> [WHAT THE EXERCISE ASKS]:
Rewrite the text from the listing below, replacing every instance of "portal" with "website" and leaving everything else the same. Leave out the pictures.

----- PROVIDED INFORMATION

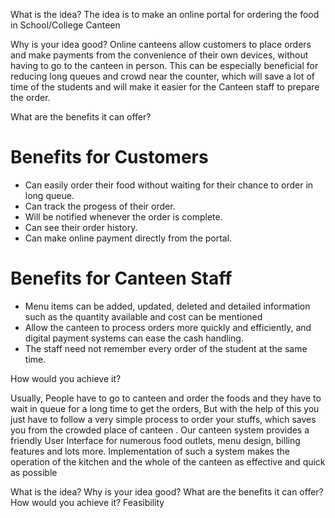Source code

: What is the idea?
The idea is to make an online portal for ordering the food in School/College Canteen

Why is your idea good?
Online canteens allow customers to place orders and make payments from the convenience of their own devices, without having to go to the canteen in person. This can be especially beneficial for reducing long queues and crowd near the counter, which will save a lot of time of the students and will make it easier for the Canteen staff to prepare the order.

What are the benefits it can offer?
# Benefits for Customers
- Can easily order their food without waiting for their chance to order in long queue.
- Can track the progess of their order.
- Will be notified whenever the order is complete.
- Can see their order history.
- Can make online payment directly from the portal.

# Benefits for Canteen Staff
- Menu items can be added, updated, deleted and detailed information such as the quantity available and cost can be mentioned
- Allow the canteen to process orders more quickly and efficiently, and digital payment systems can ease the cash handling.
- The staff need not remember every order of the student at the same time.


How would you achieve it?



Usually, People have to go to canteen and order the foods and they have to wait in queue for a long time to get the orders, But with the help of this you just have to follow a very simple process to order your stuffs, which saves you from the crowded place of canteen . Our canteen system provides a friendly User Interface for numerous food outlets, menu design, billing features and lots more. Implementation of such a system makes the operation of the kitchen and the whole of the canteen as effective and quick as possible

What is the idea?
Why is your idea good?
What are the benefits it can offer?
How would you achieve it?
Feasibility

----------

> [FINAL ANSWER]:
Source code

: What is the idea?
The idea is to make an online website for ordering the food in School/College Canteen

Why is your idea good?
Online canteens allow customers to place orders and make payments from the convenience of their own devices, without having to go to the canteen in person. This can be especially beneficial for reducing long queues and crowd near the counter, which will save a lot of time of the students and will make it easier for the Canteen staff to prepare the order.

What are the benefits it can offer?
# Benefits for Customers
- Can easily order their food without waiting for their chance to order in long queue.
- Can track the progess of their order.
- Will be notified whenever the order is complete.
- Can see their order history.
- Can make online payment directly from the website.

# Benefits for Canteen Staff
- Menu items can be added, updated, deleted and detailed information such as the quantity available and cost can be mentioned
- Allow the canteen to process orders more quickly and efficiently, and digital payment systems can ease the cash handling.
- The staff need not remember every order of the student at the same time.


How would you achieve it?



Usually, People have to go to canteen and order the foods and they have to wait in queue for a long time to get the orders, But with the help of this you just have to follow a very simple process to order your stuffs, which saves you from the crowded place of canteen . Our canteen system provides a friendly User Interface for numerous food outlets, menu design, billing features and lots more. Implementation of such a system makes the operation of the kitchen and the whole of the canteen as effective and quick as possible

What is the idea?
Why is your idea good?
What are the benefits it can offer?
How would you achieve it?
Feasibility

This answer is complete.